◆ **WRITTEN TASK**:
What is needed is an exact copy of the lines from the one containing "L espinessence" through the last line of the records, with no pictures.

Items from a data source

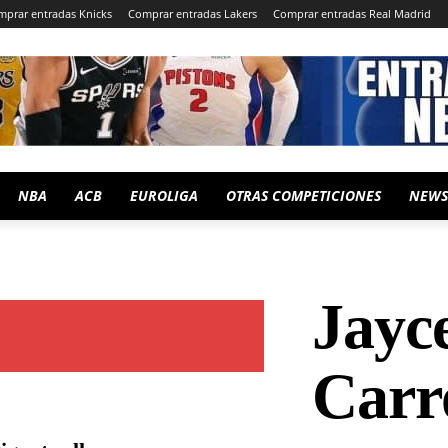
prar entradas Knicks
Comprar entradas Lakers
Comprar entradas Real Madrid
NBA
ACB
EUROLIGA
OTRAS COMPETICIONES
NEWS
Jayc
Carro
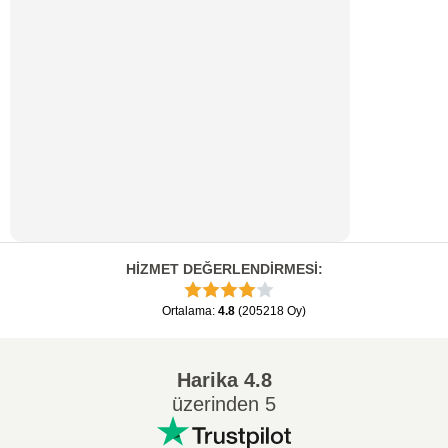
HİZMET DEĞERLENDİRMESİ
:
Ortalama
:
4.8
(
205218
Oy
)
Harika
4.8
üzerinden 5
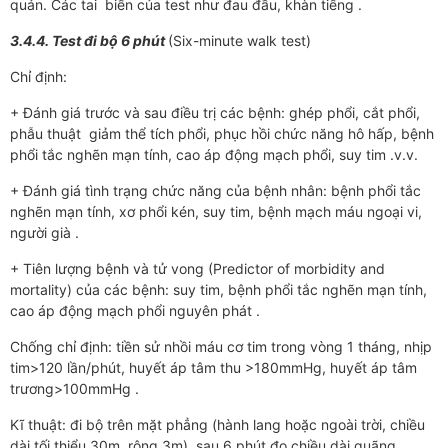
quản. Các tai biến của test như đau đầu, khàn tiếng .
3.4.4. Test đi bộ 6 phút
(Six-minute walk test)
Chỉ định:
+ Đánh giá trước và sau điều trị các bệnh: ghép phổi, cắt phổi,
phẫu thuật giảm thể tích phổi, phục hồi chức năng hô hấp, bệnh
phổi tắc nghẽn mạn tính, cao áp động mạch phổi, suy tim .v.v.
+ Đánh giá tình trạng chức năng của bệnh nhân: bệnh phổi tắc
nghẽn mạn tính, xơ phổi kén, suy tim, bệnh mạch máu ngoại vi,
người già .
+ Tiên lượng bệnh và tử vong (Predictor of morbidity and
mortality) của các bệnh: suy tim, bệnh phổi tắc nghẽn mạn tính,
cao áp động mạch phổi nguyên phát .
Chống chỉ định: tiền sử nhồi máu cơ tim trong vòng 1 tháng, nhịp
tim>120 lần/phút, huyết áp tâm thu >180mmHg, huyết áp tâm
trương>100mmHg .
Kĩ thuật: đi bộ trên mặt phẳng (hành lang hoặc ngoài trời, chiều
dài tối thiểu 30m, rộng 3m), sau 6 phút đo chiều dài quãng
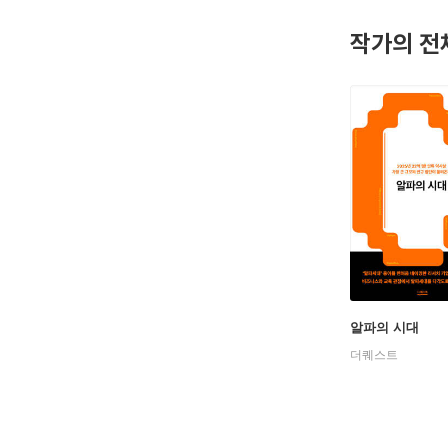
작가의 전
알파의 시대
더퀘스트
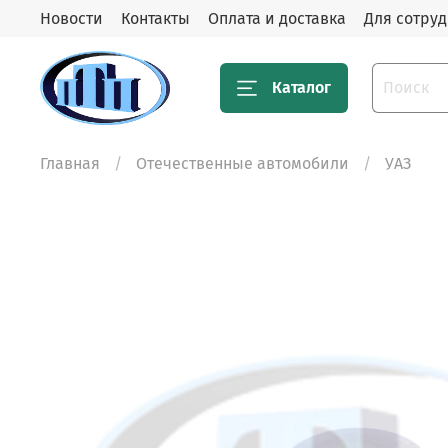
Новости
Контакты
Оплата и доставка
Для сотру
Каталог
Главная
Отечественные автомобили
УАЗ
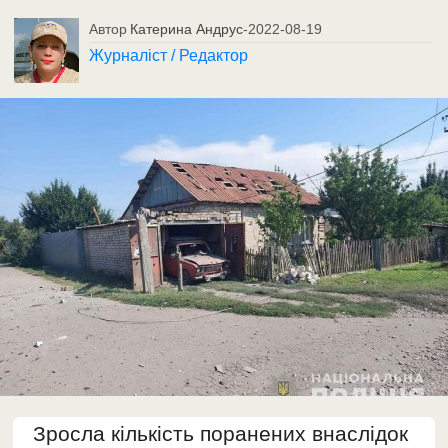
Автор
Катерина Андрус
-
2022-08-19
Журналіст / Редактор
Зросла кількість поранених внаслідок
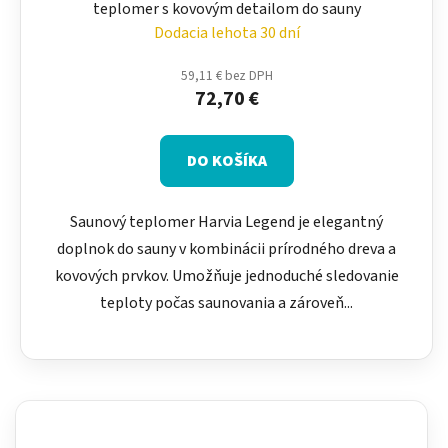
teplomer s kovovým detailom do sauny
Dodacia lehota 30 dní
59,11 € bez DPH
72,70 €
DO KOŠÍKA
Saunový teplomer Harvia Legend je elegantný
doplnok do sauny v kombinácii prírodného dreva a
kovových prvkov. Umožňuje jednoduché sledovanie
teploty počas saunovania a zároveň...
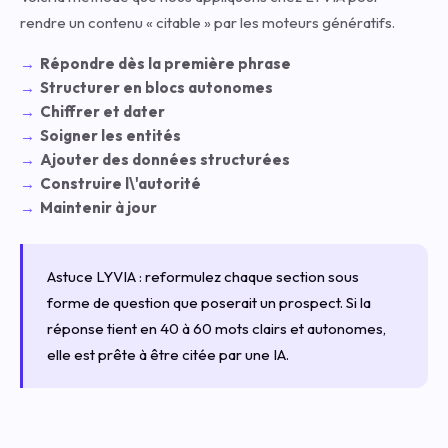
rendre un contenu « citable » par les moteurs génératifs.
Répondre dès la première phrase
Structurer en blocs autonomes
Chiffrer et dater
Soigner les entités
Ajouter des données structurées
Construire l\'autorité
Maintenir à jour
Astuce LYVIA : reformulez chaque section sous
forme de question que poserait un prospect. Si la
réponse tient en 40 à 60 mots clairs et autonomes,
elle est prête à être citée par une IA.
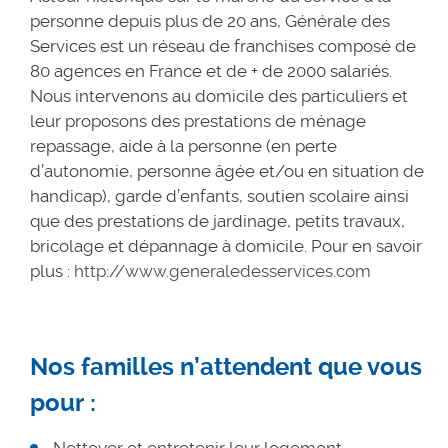
personne depuis plus de 20 ans, Générale des
Services est un réseau de franchises composé de
80 agences en France et de + de 2000 salariés.
Nous intervenons au domicile des particuliers et
leur proposons des prestations de ménage
repassage, aide à la personne (en perte
d’autonomie, personne âgée et/ou en situation de
handicap), garde d’enfants, soutien scolaire ainsi
que des prestations de jardinage, petits travaux,
bricolage et dépannage à domicile. Pour en savoir
plus :
http://www.generaledesservices.com
Nos familles n’attendent que vous
pour :
Nettoyer et entretenir leur logement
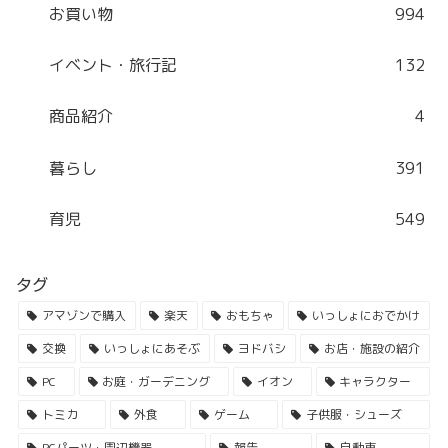
お買い物
994
イベント・旅行記
132
商品紹介
4
暮らし
391
育児
549
タグ
アマゾンで購入
楽天
おもちゃ
いっしょにおでかけ
交換
いっしょにあそぶ
ヨドバシ
お店・施設の紹介
PC
お庭・ガーデニング
イオン
キャラクター
トミカ
外食
ゲーム
子供服・シューズ
PCパーツ・周辺機器
報告
自動車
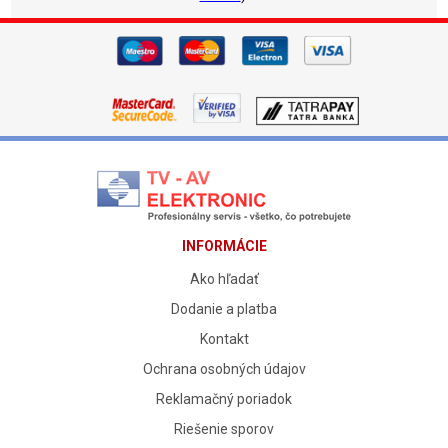
INFORMÁCIE
Ako hľadať
Dodanie a platba
Kontakt
Ochrana osobných údajov
Reklamačný poriadok
Riešenie sporov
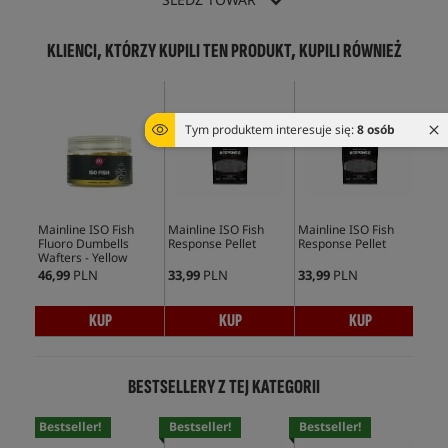
KLIENCI, KTÓRZY KUPILI TEN PRODUKT, KUPILI RÓWNIEŻ
Tym produktem interesuje się:
8 osób
Mainline ISO Fish
Mainline ISO Fish
Mainline ISO Fish
Mai
Fluoro Dumbells
Response Pellet
Response Pellet
Sup
Wafters - Yellow
Ups
46,99
PLN
33,99
PLN
33,99
PLN
39,
KUP
KUP
KUP
BESTSELLERY Z TEJ KATEGORII
Bestseller!
Bestseller!
Bestseller!
Bes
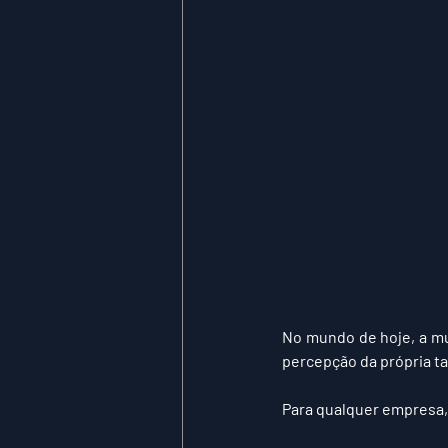
No mundo de hoje, a mu
percepção da própria ta
Para qualquer empresa, 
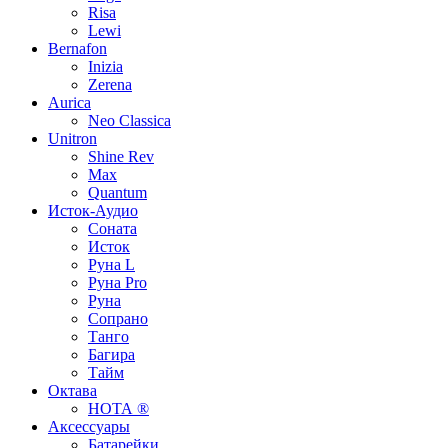
Risa
Lewi
Bernafon
Inizia
Zerena
Aurica
Neo Classica
Unitron
Shine Rev
Max
Quantum
Исток-Аудио
Соната
Исток
Руна L
Руна Pro
Руна
Сопрано
Танго
Багира
Тайм
Октава
НОТА ®
Аксессуары
Батарейки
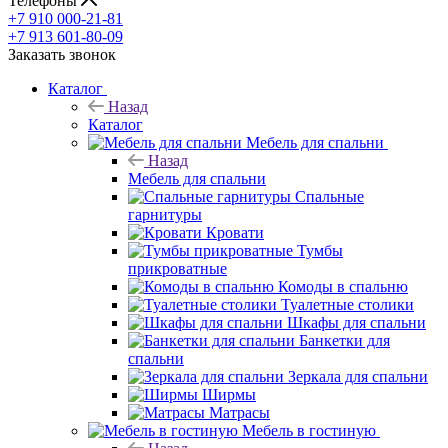
Телефоны
+7 910 000-21-81
+7 913 601-80-09
Заказать звонок
Каталог
Назад
Каталог
Мебель для спальни
Назад
Мебель для спальни
Спальные
гарнитуры
Кровати
Тумбы
прикроватные
Комоды в спальню
Туалетные столики
Шкафы для спальни
Банкетки для
спальни
Зеркала для спальни
Ширмы
Матрасы
Мебель в гостиную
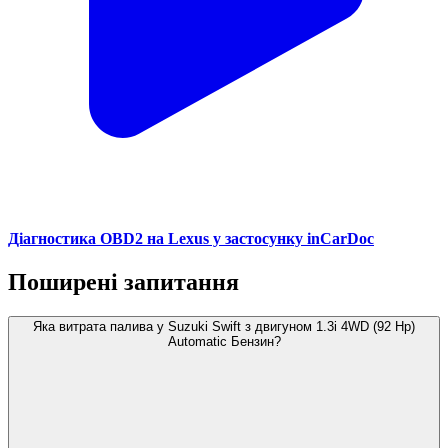
Діагностика OBD2 на Lexus у застосунку inCarDoc
Поширені запитання
Яка витрата палива у Suzuki Swift з двигуном 1.3i 4WD (92 Hp)
Automatic Бензин?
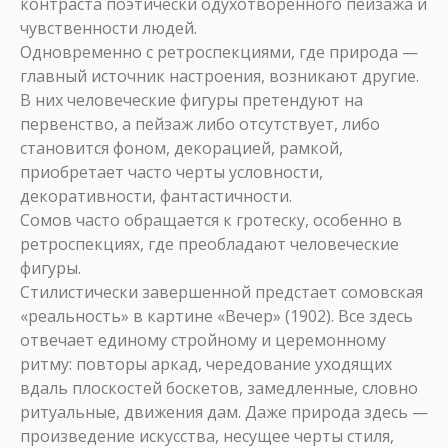
контраста поэтически одухотворенного пейзажа и
чувственности людей.
Одновременно с ретроспекциями, где природа —
главный источник настроения, возникают другие.
В них человеческие фигуры претендуют на
первенство, а пейзаж либо отсутствует, либо
становится фоном, декорацией, рамкой,
приобретает часто черты условности,
декоративности, фантастичности.
Сомов часто обращается к гротеску, особенно в
ретроспекциях, где преобладают человеческие
фигуры.
Стилистически завершенной предстает сомовская
«реальность» в картине «Вечер» (1902). Все здесь
отвечает единому стройному и церемонному
ритму: повторы аркад, чередование уходящих
вдаль плоскостей боскетов, замедленные, словно
ритуальные, движения дам. Даже природа здесь —
произведение искусства, несущее черты стиля,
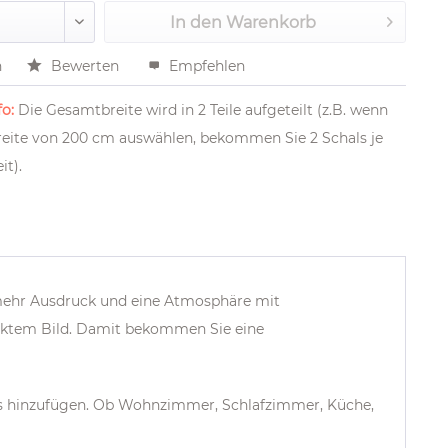
In den
Warenkorb
n
Bewerten
Empfehlen
o:
Die Gesamtbreite wird in 2 Teile aufgeteilt (z.B. wenn
Breite von 200 cm auswählen, bekommen Sie 2 Schals je
it).
ehr Ausdruck und eine Atmosphäre mit
ucktem Bild. Damit bekommen Sie eine
es hinzufügen. Ob Wohnzimmer, Schlafzimmer, Küche,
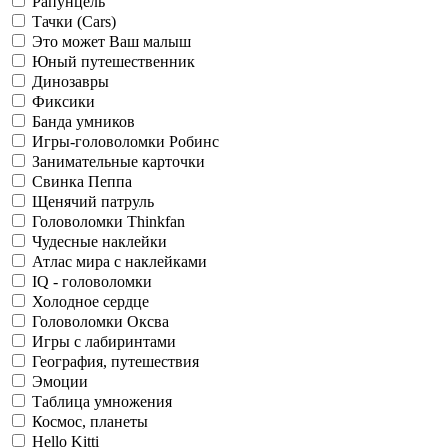
Рапунцель
Тачки (Cars)
Это может Ваш малыш
Юный путешественник
Динозавры
Фиксики
Банда умников
Игры-головоломки Робинс
Занимательные карточки
Свинка Пеппа
Щенячий патруль
Головоломки Thinkfan
Чудесные наклейки
Атлас мира с наклейками
IQ - головоломки
Холодное сердце
Головоломки Оксва
Игры с лабиринтами
География, путешествия
Эмоции
Таблица умножения
Космос, планеты
Hello Kitti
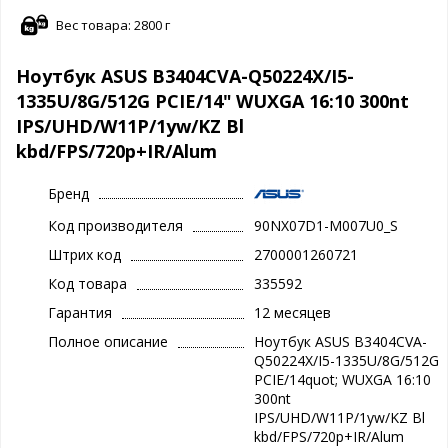
Вес товара: 2800 г
Ноутбук ASUS B3404CVA-Q50224X/I5-
1335U/8G/512G PCIE/14" WUXGA 16:10 300nt
IPS/UHD/W11P/1yw/KZ Bl
kbd/FPS/720p+IR/Alum
Бренд
Код производителя
90NX07D1-M007U0_S
Штрих код
2700001260721
Код товара
335592
Гарантия
12 месяцев
Полное описание
Ноутбук ASUS B3404CVA-
Q50224X/I5-1335U/8G/512G
PCIE/14quot; WUXGA 16:10
300nt
IPS/UHD/W11P/1yw/KZ Bl
kbd/FPS/720p+IR/Alum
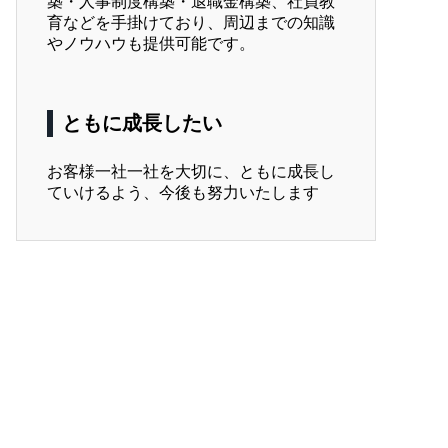
築・人事制度構築・退職金構築、社員教
育などを手掛けており、周辺までの知識
やノウハウも提供可能です。
ともに成長したい
お客様一社一社を大切に、ともに成長し
ていけるよう、今後も努力いたします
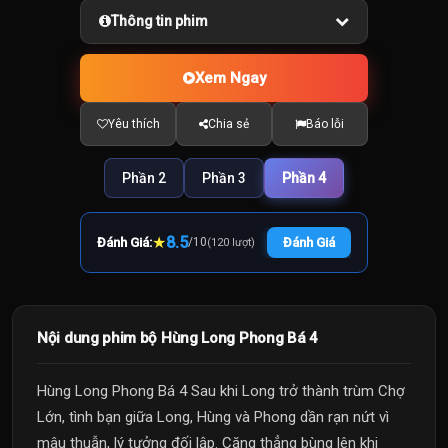
Thông tin phim
Xem Ngay
Yêu thích
Chia sẻ
Báo lỗi
Phần 2
Phần 3
Phần 4
★
8.5
Đánh Giá:
/
10
Đánh Giá
(120 lượt)
Nội dung phim bộ Hùng Long Phong Bá 4
Hùng Long Phong Bá 4 Sau khi Long trở thành trùm Chợ
Lớn, tình bạn giữa Long, Hùng và Phong dần rạn nứt vì
mâu thuẫn, lý tưởng đối lập. Căng thẳng bùng lên khi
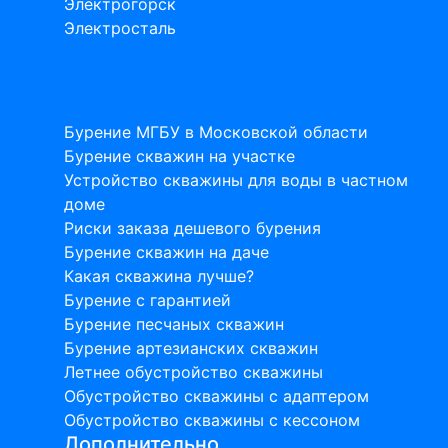
Электрогорск
Электросталь
Статьи на тему бурения скважин
Бурение МГБУ в Московской области
Бурение скважин на участке
Устройство скважины для воды в частном
доме
Риски заказа дешевого бурения
Бурение скважин на даче
Какая скважина лучше?
Бурение с гарантией
Бурение песчаных скважин
Бурение артезианских скважин
Летнее обустройство скважины
Обустройство скважины с адаптером
Обустройство скважины с кессоном
Дополнительно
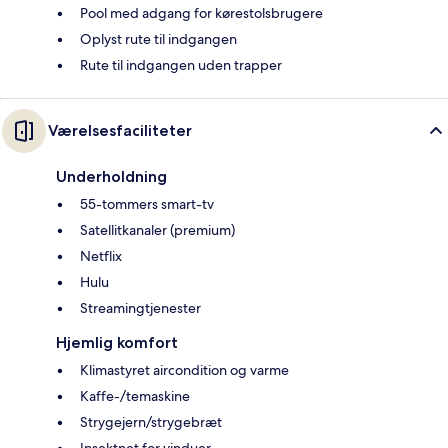
Pool med adgang for kørestolsbrugere
Oplyst rute til indgangen
Rute til indgangen uden trapper
Værelsesfaciliteter
Underholdning
55-tommers smart-tv
Satellitkanaler (premium)
Netflix
Hulu
Streamingtjenester
Hjemlig komfort
Klimastyret aircondition og varme
Kaffe-/temaskine
Strygejern/strygebræt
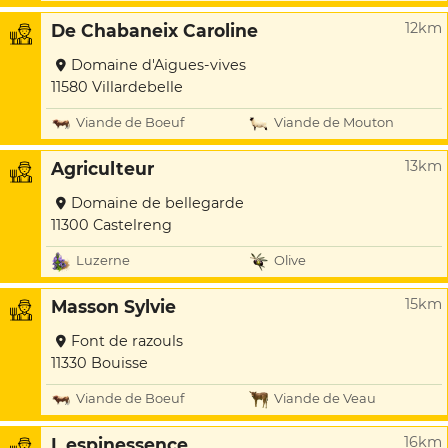
12km
De Chabaneix Caroline
Domaine d'Aigues-vives
11580 Villardebelle
Viande de Boeuf
Viande de Mouton
13km
Agriculteur
Domaine de bellegarde
11300 Castelreng
Luzerne
Olive
15km
Masson Sylvie
Font de razouls
11330 Bouisse
Viande de Boeuf
Viande de Veau
16km
L espinessence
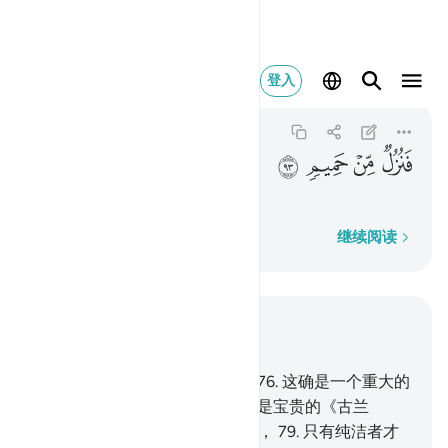
فنزل من حميم ٩٣
登入
Al-Waqi'ah
56:93
56:93
ﲘ
ﲙ
ﲚ
ﲛ
那末，他将享受沸水的款待，
逐字逐句
继续阅读
结合上下文阅读
章 56, 页 537, Juz 27
75
.
我必以星宿的没落处盟誓，
76
.
这确是一个重大的
盟誓，假若你们知道。
77
.
这确是宝贵的《古兰
经》，
78
.
记录在珍藏的经本中，
79
.
只有纯洁者才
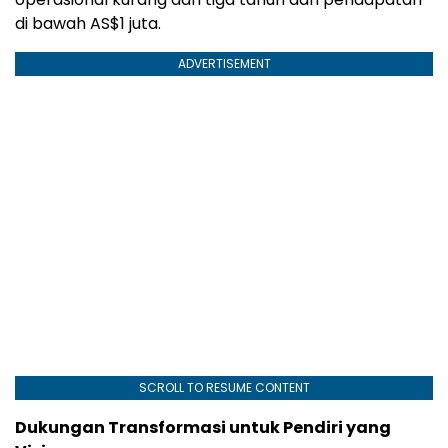
di bawah AS$1 juta.
ADVERTISEMENT
SCROLL TO RESUME CONTENT
Dukungan Transformasi untuk Pendiri yang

◆ **ANSWER**:
L espinessence
فنزل من حميم ٩٣
登入
Al-Waqi'ah
56:93
56:93
ﲘ
ﲙ
ﲚ
ﲛ
那末，他将享受沸水的款待，
逐字逐句
继续阅读
结合上下文阅读
章 56, 页 537, Juz 27
75
.
我必以星宿的没落处盟誓，
76
.
这确是一个重大的
盟誓，假若你们知道。
77
.
这确是宝贵的《古兰
经》，
78
.
记录在珍藏的经本中，
79
.
只有纯洁者才
di bawah AS$1 juta.
ADVERTISEMENT
SCROLL TO RESUME CONTENT
Dukungan Transformasi untuk Pendiri yang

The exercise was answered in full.